I've reviewed your web page on tapeworms and have a few questions. I am fostering a pregnant cat (apps. 1 year old, and about 5 weeks pregant) for a local humane society and found the tapeworm segments about a week ago. The shelter vet tech gave me medicine to give to her to address the problem. My local vet wanted to wait to treat the tapeworm until after the kittens were born.
My questions are: Is the room "contaminated" with the tapeworm parasite? What do you recommend? The foster is kept in a separate room from my other cat. Is the drug safe for a pregnant cat?
Thank you for your assistance!
You started your question by mentioning that you'd already searched my website. That's a surefire way to get your question to the head of the line.
Tapeworms are common and disgusting intestinal parasites of cats and dogs. However, they are not terribly pathogenic. This means that although they are bad for the health of their hosts, tapeworms rarely cause overt disease.
The most common tapeworm in cats (and dogs) is spread by fleas. The tapeworms are not directly contagious. As long as no fleas infest the cats in the house, the tapeworms should not spread.
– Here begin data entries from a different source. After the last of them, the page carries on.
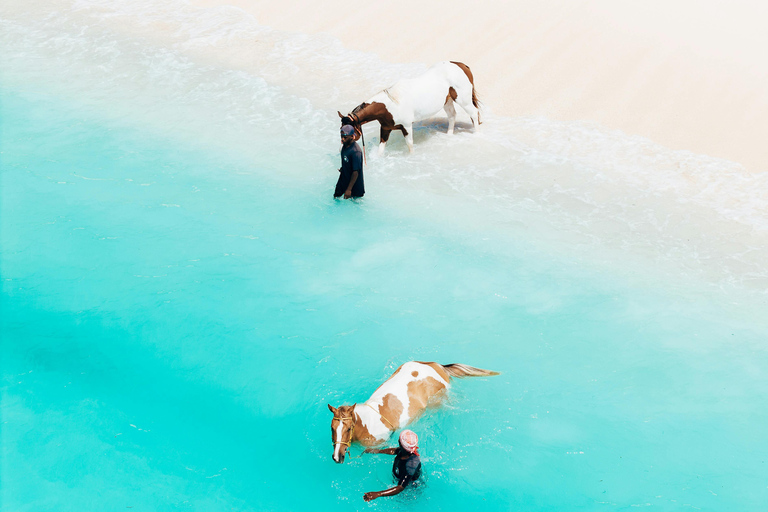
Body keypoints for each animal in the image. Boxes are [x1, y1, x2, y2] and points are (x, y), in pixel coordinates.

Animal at [338, 61, 481, 155]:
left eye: (348, 131)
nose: (343, 148)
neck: (390, 105)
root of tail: (461, 65)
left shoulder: (406, 126)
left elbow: (410, 145)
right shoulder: (385, 128)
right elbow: (381, 149)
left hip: (463, 100)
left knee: (474, 114)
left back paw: (477, 135)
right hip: (448, 101)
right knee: (452, 116)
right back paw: (449, 135)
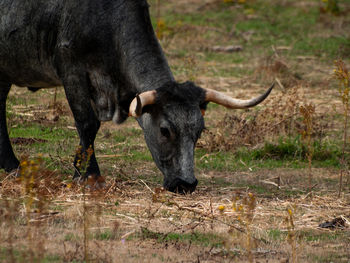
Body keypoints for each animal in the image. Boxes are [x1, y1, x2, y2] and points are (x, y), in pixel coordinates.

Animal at [0, 0, 274, 194]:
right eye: (165, 130)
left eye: (200, 131)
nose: (186, 184)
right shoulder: (71, 70)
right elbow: (87, 123)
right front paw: (89, 175)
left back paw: (10, 165)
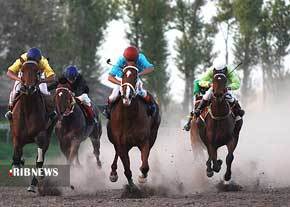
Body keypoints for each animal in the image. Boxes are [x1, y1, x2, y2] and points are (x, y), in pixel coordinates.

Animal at [9, 59, 55, 192]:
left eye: (37, 71)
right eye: (22, 70)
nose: (29, 88)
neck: (28, 108)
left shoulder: (41, 136)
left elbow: (39, 159)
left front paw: (37, 179)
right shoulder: (17, 135)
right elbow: (16, 153)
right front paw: (17, 164)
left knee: (40, 156)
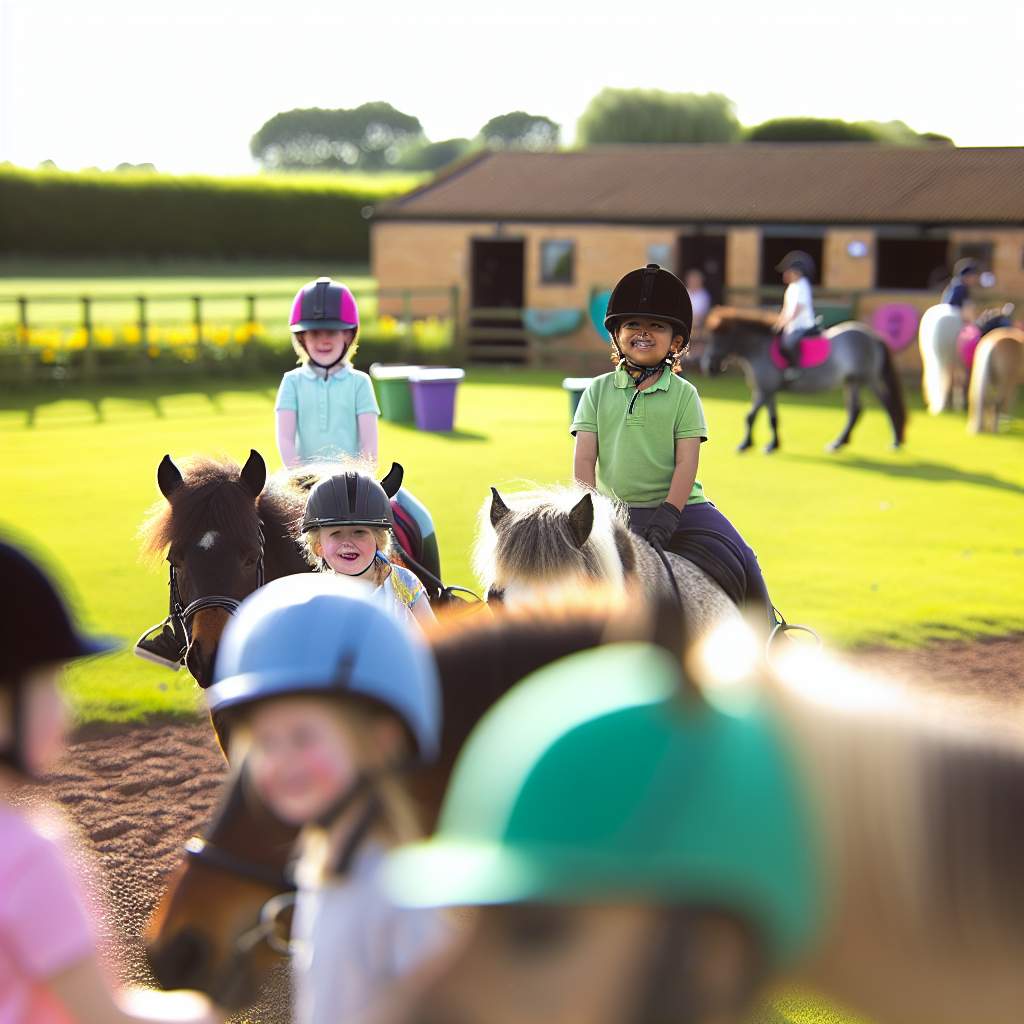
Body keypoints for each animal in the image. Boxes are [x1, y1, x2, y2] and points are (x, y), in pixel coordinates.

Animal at [700, 305, 909, 454]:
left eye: (718, 338)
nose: (708, 367)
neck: (759, 347)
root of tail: (873, 337)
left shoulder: (764, 389)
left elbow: (750, 416)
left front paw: (745, 444)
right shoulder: (768, 390)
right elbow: (772, 418)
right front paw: (773, 445)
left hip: (869, 379)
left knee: (887, 404)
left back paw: (895, 441)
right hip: (852, 381)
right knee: (855, 410)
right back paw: (838, 443)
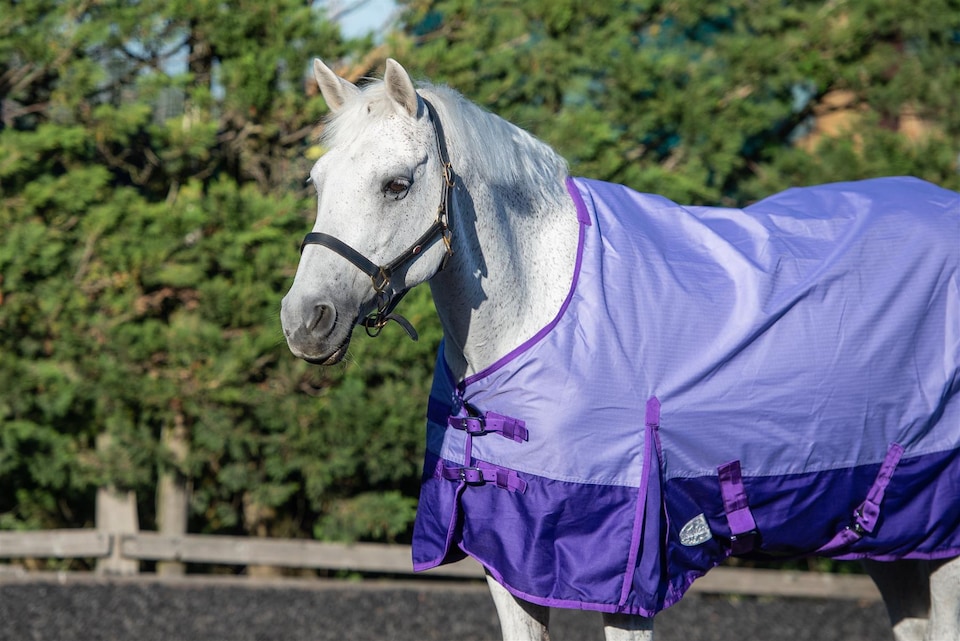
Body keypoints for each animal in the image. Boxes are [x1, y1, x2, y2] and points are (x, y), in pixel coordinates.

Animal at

The key to controlling the problem is to use a good flea preventative in all of the cats who aren't pregnant . . . and possibly the one who is (more on this below).
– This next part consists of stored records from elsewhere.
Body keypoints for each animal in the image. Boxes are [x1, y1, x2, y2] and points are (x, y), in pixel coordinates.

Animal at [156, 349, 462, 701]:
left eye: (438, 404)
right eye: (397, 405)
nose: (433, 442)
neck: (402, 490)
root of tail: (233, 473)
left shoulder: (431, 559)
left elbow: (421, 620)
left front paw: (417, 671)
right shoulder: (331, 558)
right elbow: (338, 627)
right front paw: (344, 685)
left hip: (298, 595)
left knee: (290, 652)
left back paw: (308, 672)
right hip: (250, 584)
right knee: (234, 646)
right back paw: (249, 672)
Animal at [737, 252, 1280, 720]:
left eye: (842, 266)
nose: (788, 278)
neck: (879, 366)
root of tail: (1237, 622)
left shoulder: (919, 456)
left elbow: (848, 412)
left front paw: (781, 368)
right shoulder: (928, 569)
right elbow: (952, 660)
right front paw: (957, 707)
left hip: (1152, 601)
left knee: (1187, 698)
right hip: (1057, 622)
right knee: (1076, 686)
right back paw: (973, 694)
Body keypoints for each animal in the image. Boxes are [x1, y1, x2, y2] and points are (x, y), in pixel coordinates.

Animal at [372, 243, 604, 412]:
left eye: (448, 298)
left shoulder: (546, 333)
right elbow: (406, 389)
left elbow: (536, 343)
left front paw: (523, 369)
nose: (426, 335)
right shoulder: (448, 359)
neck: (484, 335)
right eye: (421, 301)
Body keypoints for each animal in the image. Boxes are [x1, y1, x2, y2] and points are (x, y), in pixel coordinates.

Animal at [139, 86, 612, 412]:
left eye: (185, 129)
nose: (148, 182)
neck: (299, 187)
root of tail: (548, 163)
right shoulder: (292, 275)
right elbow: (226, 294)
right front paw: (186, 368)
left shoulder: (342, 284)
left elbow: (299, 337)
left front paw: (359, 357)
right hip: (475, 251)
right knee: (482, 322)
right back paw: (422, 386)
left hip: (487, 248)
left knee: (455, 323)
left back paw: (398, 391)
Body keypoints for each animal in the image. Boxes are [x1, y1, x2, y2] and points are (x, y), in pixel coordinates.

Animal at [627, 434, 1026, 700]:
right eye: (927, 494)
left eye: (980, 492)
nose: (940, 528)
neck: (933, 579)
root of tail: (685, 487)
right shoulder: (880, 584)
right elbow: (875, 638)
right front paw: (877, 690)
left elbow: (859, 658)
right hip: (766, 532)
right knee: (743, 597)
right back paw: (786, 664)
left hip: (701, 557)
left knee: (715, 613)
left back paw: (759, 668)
Prescription tapeworm treatments are generally pretty safe. So are high quality flea preventatives. However, it is best to avoid medications during pregnancy. In an ideal world, no cat would ever need medicine while pregnant. In your case, one must weigh the risks against the benefits.
The safe use of tapeworm medicines and flea preventatives during pregnancy has not been established. However, neither praziquantel (the most commonly prescribed tapeworm medicine) nor any high quality flea preventative is a documented teratogen (a compound known to affect fetal development). If you use the medicines, the kittens will probably be fine. This is especially true during the last trimester of pregnancy (the last 21 days), which is not that far off.
Try to keep your house flea-free. Use a high quality flea preventative on all of the non pregnant cats in the house. If I were in your situation, I would also apply the same sort of medicine to the pregnant cat. However, you must accept the very remote risk that flea preventatives could cause harm to the kittens.
Likewise, I would treat the pregnant cat for tapeworms. This may (but almost certainly won't) lead to problems in the kittens. Tapeworms are only mildly pathogenic. But they are pathogenic.
I believe that the benefits of flea and tapeworm treatment outweigh the risks in your situation. But it is not an open-and-shut case.